To celebrate their refusion, Ruby, Sapphire and Steven plan a wedding, and it’s the first half of “Reunited” (the season finale?) that serves as a tremendous capstone to their journey. Steven’s song, “Let’s Only Think About Love,” instantly lodged in my brain as a panacea against the panic inspired by the overwhelming litany of problems we have to face in this day and age. Garnet’s decision to focus on the parts of her new story that forges a connection becomes a rallying cry for everyone in Steven’s family to do the same. It’s a beautiful sequence that reminds me of how important it is to celebrate the love we have in our lives. Yes, there’ll be time to fight the evils of the world but we also have to give ourselves room to remind ourselves of what we’re fighting for. We fight for the ability to celebrate our resilience and our diversity and our hard-won joy. We fight for the chance to make sure others don’t have to fight so hard to be happy.

Both Hannah Gadsby and Garnet take stock of their lives and the narratives that have sustained them as a means of figuring out how they relate to themselves and the world around them. Gadsby decides it’s necessary to discard a huge part of her identity in order to move forward, while Garnet decides to remain who she is. Both of them come out of the exercise with a much clearer sense of themselves and their purpose, and watching them go through that painful work is engrossing, angering, exhilarating.

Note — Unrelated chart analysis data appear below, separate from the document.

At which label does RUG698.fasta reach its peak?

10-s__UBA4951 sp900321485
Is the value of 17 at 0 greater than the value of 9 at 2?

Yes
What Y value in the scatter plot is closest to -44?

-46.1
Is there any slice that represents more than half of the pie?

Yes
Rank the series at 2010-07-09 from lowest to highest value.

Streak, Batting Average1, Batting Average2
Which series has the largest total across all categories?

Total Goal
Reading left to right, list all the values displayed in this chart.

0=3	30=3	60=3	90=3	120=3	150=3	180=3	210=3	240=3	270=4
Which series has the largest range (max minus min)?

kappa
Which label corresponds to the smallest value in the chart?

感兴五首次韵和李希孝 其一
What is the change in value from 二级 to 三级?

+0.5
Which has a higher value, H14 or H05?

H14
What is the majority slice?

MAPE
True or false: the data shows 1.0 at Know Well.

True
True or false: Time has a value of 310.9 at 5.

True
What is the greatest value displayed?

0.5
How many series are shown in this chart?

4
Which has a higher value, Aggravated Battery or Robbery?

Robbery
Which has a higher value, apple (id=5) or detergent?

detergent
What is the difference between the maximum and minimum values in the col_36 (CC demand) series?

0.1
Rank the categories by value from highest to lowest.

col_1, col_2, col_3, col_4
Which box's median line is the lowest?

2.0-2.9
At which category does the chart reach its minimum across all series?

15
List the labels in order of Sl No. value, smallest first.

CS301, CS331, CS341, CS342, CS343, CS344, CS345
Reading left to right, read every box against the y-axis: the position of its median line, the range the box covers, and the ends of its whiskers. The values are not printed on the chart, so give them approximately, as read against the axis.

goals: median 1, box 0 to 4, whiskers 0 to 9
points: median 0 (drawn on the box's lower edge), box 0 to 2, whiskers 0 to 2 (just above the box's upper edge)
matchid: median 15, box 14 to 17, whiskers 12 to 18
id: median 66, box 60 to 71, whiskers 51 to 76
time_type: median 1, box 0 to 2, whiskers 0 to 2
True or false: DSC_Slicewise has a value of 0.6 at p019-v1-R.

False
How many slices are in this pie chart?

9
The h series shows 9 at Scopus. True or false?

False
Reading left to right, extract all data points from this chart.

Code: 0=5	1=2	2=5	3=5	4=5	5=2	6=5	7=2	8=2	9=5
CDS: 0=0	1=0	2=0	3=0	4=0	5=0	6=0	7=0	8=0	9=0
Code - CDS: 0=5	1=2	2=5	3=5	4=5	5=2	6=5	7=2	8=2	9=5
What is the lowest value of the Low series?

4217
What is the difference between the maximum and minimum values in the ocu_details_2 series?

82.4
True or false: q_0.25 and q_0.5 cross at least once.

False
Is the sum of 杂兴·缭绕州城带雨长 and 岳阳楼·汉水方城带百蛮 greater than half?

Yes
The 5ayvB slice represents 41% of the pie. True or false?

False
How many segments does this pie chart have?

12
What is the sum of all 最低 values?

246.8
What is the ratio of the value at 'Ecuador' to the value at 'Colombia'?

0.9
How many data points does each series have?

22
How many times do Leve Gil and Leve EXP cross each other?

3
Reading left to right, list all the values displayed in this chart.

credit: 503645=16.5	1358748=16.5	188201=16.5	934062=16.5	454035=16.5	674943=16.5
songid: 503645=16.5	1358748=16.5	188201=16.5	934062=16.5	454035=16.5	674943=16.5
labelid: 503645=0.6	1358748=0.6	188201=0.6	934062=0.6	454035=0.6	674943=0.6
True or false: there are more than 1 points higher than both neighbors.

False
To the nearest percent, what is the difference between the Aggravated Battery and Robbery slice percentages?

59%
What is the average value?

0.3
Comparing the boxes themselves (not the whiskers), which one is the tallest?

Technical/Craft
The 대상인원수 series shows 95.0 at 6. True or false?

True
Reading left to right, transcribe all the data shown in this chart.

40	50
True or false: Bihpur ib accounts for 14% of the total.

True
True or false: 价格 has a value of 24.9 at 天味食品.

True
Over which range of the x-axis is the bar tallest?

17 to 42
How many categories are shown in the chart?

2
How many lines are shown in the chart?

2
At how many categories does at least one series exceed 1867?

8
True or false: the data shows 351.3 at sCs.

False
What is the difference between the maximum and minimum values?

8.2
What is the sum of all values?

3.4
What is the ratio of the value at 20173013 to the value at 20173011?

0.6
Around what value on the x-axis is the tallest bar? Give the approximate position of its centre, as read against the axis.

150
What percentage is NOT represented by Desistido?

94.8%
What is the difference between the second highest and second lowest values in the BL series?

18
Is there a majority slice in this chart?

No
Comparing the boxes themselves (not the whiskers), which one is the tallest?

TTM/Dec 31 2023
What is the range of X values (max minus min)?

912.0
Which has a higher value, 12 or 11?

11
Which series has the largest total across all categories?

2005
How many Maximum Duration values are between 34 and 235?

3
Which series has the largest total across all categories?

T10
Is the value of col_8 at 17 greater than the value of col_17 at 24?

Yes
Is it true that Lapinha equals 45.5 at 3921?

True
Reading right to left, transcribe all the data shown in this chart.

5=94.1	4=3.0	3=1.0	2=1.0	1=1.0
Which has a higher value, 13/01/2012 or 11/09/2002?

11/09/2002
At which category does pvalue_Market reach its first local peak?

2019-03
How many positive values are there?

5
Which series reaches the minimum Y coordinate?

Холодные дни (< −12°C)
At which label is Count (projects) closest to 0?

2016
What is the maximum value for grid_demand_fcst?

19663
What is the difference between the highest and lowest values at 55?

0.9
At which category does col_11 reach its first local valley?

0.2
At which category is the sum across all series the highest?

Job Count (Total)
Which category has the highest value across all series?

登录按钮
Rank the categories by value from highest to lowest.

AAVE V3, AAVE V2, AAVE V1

I’ve long been a proponent of setting aside my feelings on a political issue in order to try to meet people where they are; I still believe that the only way you get someone to shift their beliefs is by making sure they’re comfortable enough to be flexible. But at the same time, it’s so important to make sure we express ourselves in a way that asserts and affirms our humanity and our right to exist. It does us no good to perform as the meek and unthreatening minority when all it does is undermine our sense of self-worth; it’s not our lot in life to be the stewards of comfort for those with the privilege to look away from the inherent tension in our lives. Making sure we’ve taken care of our own stories, that we’re telling them in the way that helps us and people like us, allows us to connect in ways that are fundamentally important to our well-being and helps us erase the history of shame we carry with us.

That is worth so much more than the conditional approval of someone too fragile to be comfortable with diverse perspectives and the tension present in anything different. We’re worth so much more than that.